Second, I continue to hope that the lifesaving aid promised by Secretary of State Marco Rubio materializes. My colleague Charles Kenny has made eloquent calls to Secretary Rubio along these lines, to restart funding to PEPFAR, malaria control, vaccine programs, and in agriculture to prevent hunger. I would add the direct treatment of malnutrition right at the top of this list of critical priorities.
Third, not only must international assistance step up; it must be allowed to step in—right now, a need most pressing in Gaza. Aid blockades are inhumane. The aid blockade in Gaza must stop, and food must be allowed in. Sustained international pressure is crucial. The UN agencies have led the way on this front and they must be supported by their bilateral counterparts in Europe and elsewhere.
Fourth, as we assess how to have more impact with fewer resources, we need to use proven platforms of progressing towards the Sustainable Development Goal of zero hunger. At the 2025 Nutrition for Growth (N4G) Summit, donors pledged US$27 billion for nutrition. This amount reflects the clear understanding among policymakers that progress on nutritional outcomes in low- and middle-income countries is necessary for economic growth and development. But little attention was paid at this forum to the severe malnutrition experienced in Gaza and Tigray. In his closing remarks, WHO Director-General Dr. Tedros Adhanom Ghebreyesus referred to the committed funds as a “lifeline.” Surely, this lifeline is needed most in places experiencing protracted and severe malnutrition crises. The N4G platform is a broad one, bringing together donors from across the spectrum. What better forum to shed a light on the famines unfolding in front of us? And when these crises end, funds must flow into these locations in a sustained manner.

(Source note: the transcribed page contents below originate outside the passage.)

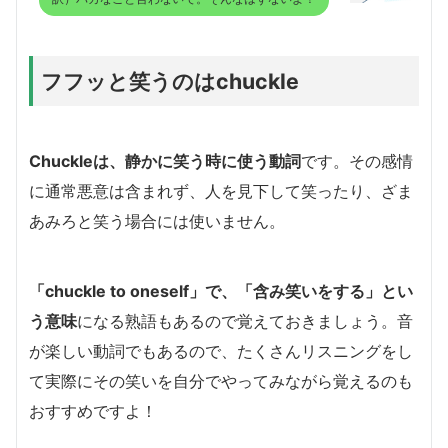
フフッと笑うのはchuckle
Chuckleは、静かに笑う時に使う動詞
です。その感情
に通常悪意は含まれず、人を見下して笑ったり、ざま
あみろと笑う場合には使いません。
「chuckle to oneself」で、「含み笑いをする」とい
う意味
になる熟語もあるので覚えておきましょう。音
が楽しい動詞でもあるので、たくさんリスニングをし
て実際にその笑いを自分でやってみながら覚えるのも
おすすめですよ！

Finally, researchers can also do more. A compelling new method uses FEWS NET data to accurately predict famine risk significantly earlier than the current models. Imagine having a year’s notice on where the risk for famine is elevated. This is a fantastic example of policy-ready research that deserves wider attention and adoption. But this prediction framework also has a significant gap. It only considers aid as something that reduces the risk of famine; it does not consider whether aid dependence, a blockade, or the hasty withdrawal of aid could greatly increase the risk of famine. Written before 2025, this was perhaps a reasonable approach for the model at the time. But we need tools that help predict famines born out of a vulnerability to aid flows. And once these risks are identified—well before they materialize—the multilaterals must work in lockstep with local governments to reduce that vulnerability. To this end, the N4G commitment could be used to develop longer-term prediction systems, develop financing triggers for early response, and provide a backstop to potentially volatile aid flows.
All children, no matter where they were born, deserve to grow to live out their fullest potential, not have their paths, and those of their children and grandchildren, thwarted before they have any agency. It is our collective responsibility to do everything to protect that right. For children in Tigray, Gaza, Yemen, Sudan, and South Sudan, the time to act is now.